Archiving Exercise

Purpose  Doing this activity will give you practice at thinking through strategies for archiving and retrieving reports and data after you have conducted research.


Scenario

The Professional Writing program at Purdue has just been given a room (12x16x8) to create a library. The director of the program wants to put all of the texts and documents that pertain to the program into this one place. Because of the excellent reputation of Purdue University's Professional Writing program, the director wants to use this library as a place that PW scholars/students can visit to learn about the history of building and designing such a program. He has asked students in the English 203 class to develop a strategy for archiving the various materials for this purpose.

The Material

From the original technical writing classes (1918-1949) currently stored in boxes over in Civil Engineering...

  • Program Description
  • Program Budgets
  • Grant proposals
  • Textbooks
  • Syllabi
  • CVs for part-time faculty
  • Manuals for using typewriters

From English Department's Professional Writing (1981-present)...

  • Program Description
  • Program Budgets
  • Grant proposals
  • Proposal for new courses
  • Textbooks
  • Various Professional Writing journals
  • Some Composition books
  • Syllabi
  • Paper copies of assignments for students (after 1997 all of these can be fond on the web; some of these are no longer available because instructors have moved on and taken down their material; all current syllabi are available)
  • Some samples of student writing that instructors have collected
  • CVs for part-time faculty
  • Application from TAs
  • Manuals for using various computer technologies (this ranges from Apple IIe to recent Dells, from dot-matrix printer to HP Color Laser Printers, from Word Perfect to Macromedia MX programs)
  • Electronic records from listserv conversation about developing and implementing hybrid distance education classes; in affect between 1999-2001.

Preliminary Work

In your principles group, address the following prompts. Record your answers as legible notes (you will be submitting these)...

  • What are the rhetorical parameters of the this project?
    • What is the purpose of doing this archiving?
    • Who will be the audience of this material?
    • What ethos do you think the Professional Writing program should project?
    • How will your decisions affect this ethos?

Look through the Cox and Samuels article, as a group determine...

  • What principles should archivers consider when doing their work? In other words, what suggestions do the writers make that you can put into practice?

After you all list the recommended principles of archiving, apply these principles to the scenario.

Writing Assignment

Collaboratively write a memo to the Director of Professional Writing (i.e., Dr.

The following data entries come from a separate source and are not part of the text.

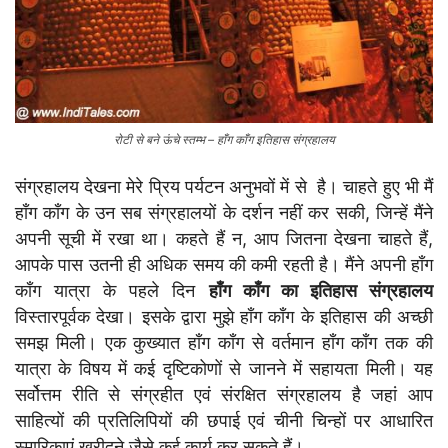
रोटी से बने ऊंचे स्तम्भ – हाँग काँग इतिहास संग्रहालय
संग्रहालय देखना मेरे प्रिय पर्यटन अनुभवों में से है। चाहते हुए भी मैं
हाँग काँग के उन सब संग्रहालयों के दर्शन नहीं कर सकी, जिन्हें मैंने
अपनी सूची में रखा था। कहते हैं न, आप जितना देखना चाहते हैं,
आपके पास उतनी ही अधिक समय की कमी रहती है। मैंने अपनी हाँग
काँग यात्रा के पहले दिन
हाँग काँग का इतिहास संग्रहालय
विस्तारपूर्वक देखा। इसके द्वारा मुझे हाँग काँग के इतिहास की अच्छी
समझ मिली। एक कुख्यात हाँग काँग से वर्तमान हाँग काँग तक की
यात्रा के विषय में कई दृष्टिकोणों से जानने में सहायता मिली। यह
सर्वोत्तम रीति से संग्रहीत एवं संरक्षित संग्रहालय है जहां आप
साहित्यों की प्रतिलिपियों की छपाई एवं चीनी चिन्हों पर आधारित
स्मारिकाएं खरीदने जैसे कई कार्य कर सकते हैं।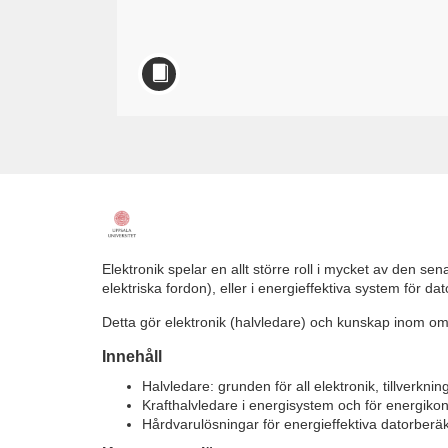
F
u
Elektronik spelar en allt större roll i mycket av den se
elektriska fordon), eller i energieffektiva system för d
l
Detta gör elektronik (halvledare) och kunskap inom områ
l
Innehåll
Halvledare: grunden för all elektronik, tillverk
c
Krafthalvledare i energisystem och för energikonve
Hårdvarulösningar för energieffektiva datorberä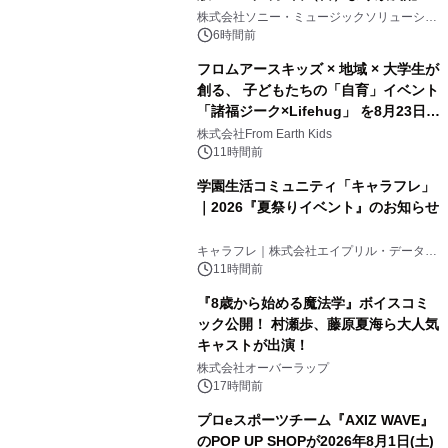
開始
株式会社ソニー・ミュージックソリューショ
ンズ
6時間前
フロムアースキッズ × 地域 × 大学生が
創る、 子どもたちの「自育」イベント
「諸福ジーク×Lifehug」 を8月23日
(日)開催
株式会社From Earth Kids
11時間前
学園生活コミュニティ「キャラフレ」
｜2026『夏祭りイベント』のお知らせ
キャラフレ｜株式会社エイプリル・データ・
デザインズ
11時間前
『8歳から始める魔法学』ボイスコミ
ック公開！ 村瀬歩、藤原夏海ら大人気
キャストが出演！
株式会社オーバーラップ
17時間前
プロeスポーツチーム『AXIZ WAVE』
のPOP UP SHOPが2026年8月1日(土)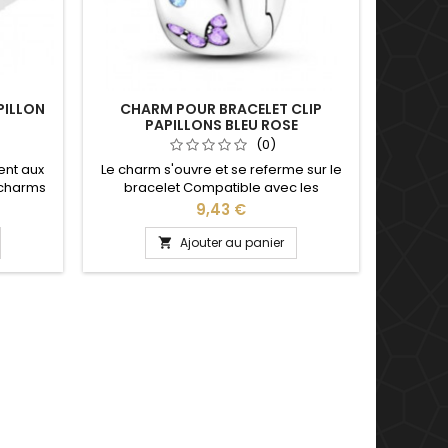
PILLON
CHARM POUR BRACELET CLIP
PAPILLONS BLEU ROSE
(0)
ent aux
Le charm s'ouvre et se referme sur le
 charms
bracelet Compatible avec les
, Saint
bracelets Pandora, Gnoce et les
Prix
9,43 €
saire de
bracelets charm de notre site idéal
ble : 17,
pour : Noël, Saint Valentin, anniversaire,
Ajouter au panier

ns nous
anniversaire de mariage
apport à
oignet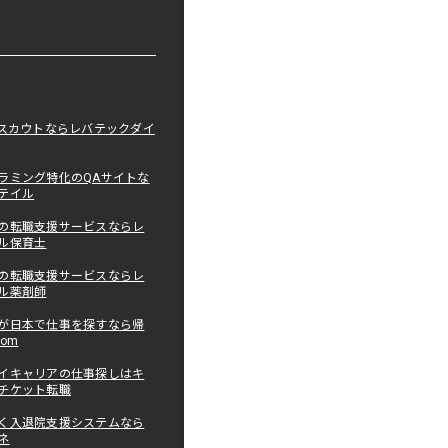
職スカウトならレバテックダイ
ラミング特化のQAサイトな
テイル
の転職支援サービスならレ
ル保育士
の転職支援サービスならレ
ル薬剤師
が日本で仕事を探すなら帰
com
イキャリアの仕事探しはキ
チケット転職
く入退院支援システムなら
ネ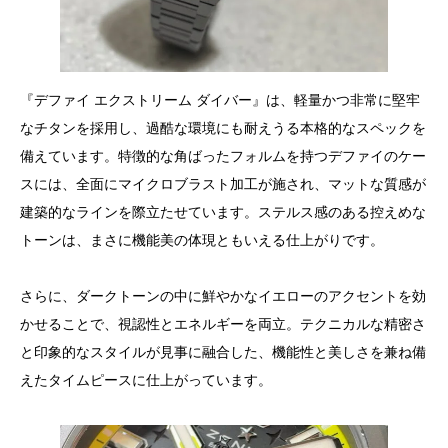
『デファイ エクストリーム ダイバー』は、軽量かつ非常に堅牢
なチタンを採用し、過酷な環境にも耐えうる本格的なスペックを
備えています。特徴的な角ばったフォルムを持つデファイのケー
スには、全面にマイクロブラスト加工が施され、マットな質感が
建築的なラインを際立たせています。ステルス感のある控えめな
トーンは、まさに機能美の体現ともいえる仕上がりです。
さらに、ダークトーンの中に鮮やかなイエローのアクセントを効
かせることで、視認性とエネルギーを両立。テクニカルな精密さ
と印象的なスタイルが見事に融合した、機能性と美しさを兼ね備
えたタイムピースに仕上がっています。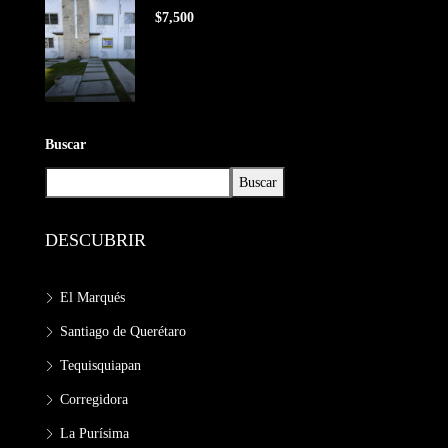
$7,500
Buscar
Buscar
DESCUBRIR
El Marqués
Santiago de Querétaro
Tequisquiapan
Corregidora
La Purísima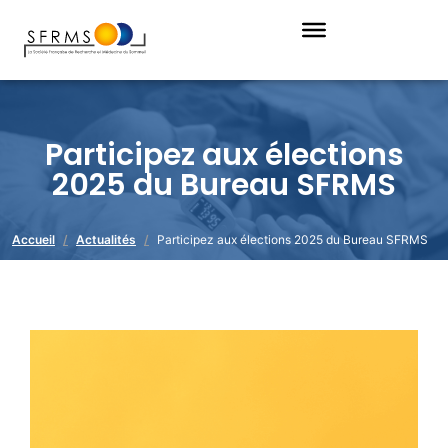
Participez aux élections
2025 du Bureau SFRMS
Accueil
Actualités
Participez aux élections 2025 du Bureau SFRMS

David Blakesley) in which you make recommend an informed strategy to the program about how it should set up this new space. This memo should be about 500 words.

You want to be quite specific in the suggestions that you make to Dr. Blakesley. You are not telling him how to do the archivial research himself, but what specifically he should do with all the material in the room.

So some of the things that you will want to suggest will include...

  • what should be kept?
  • how will you store thespecific types of materials?
  • how will you sort different types of material?

This is not an exhaustive list; you are encourage to think beyond these questions.

Logistics

At the end of class, print 6 copies of your memo and submit it with your notes.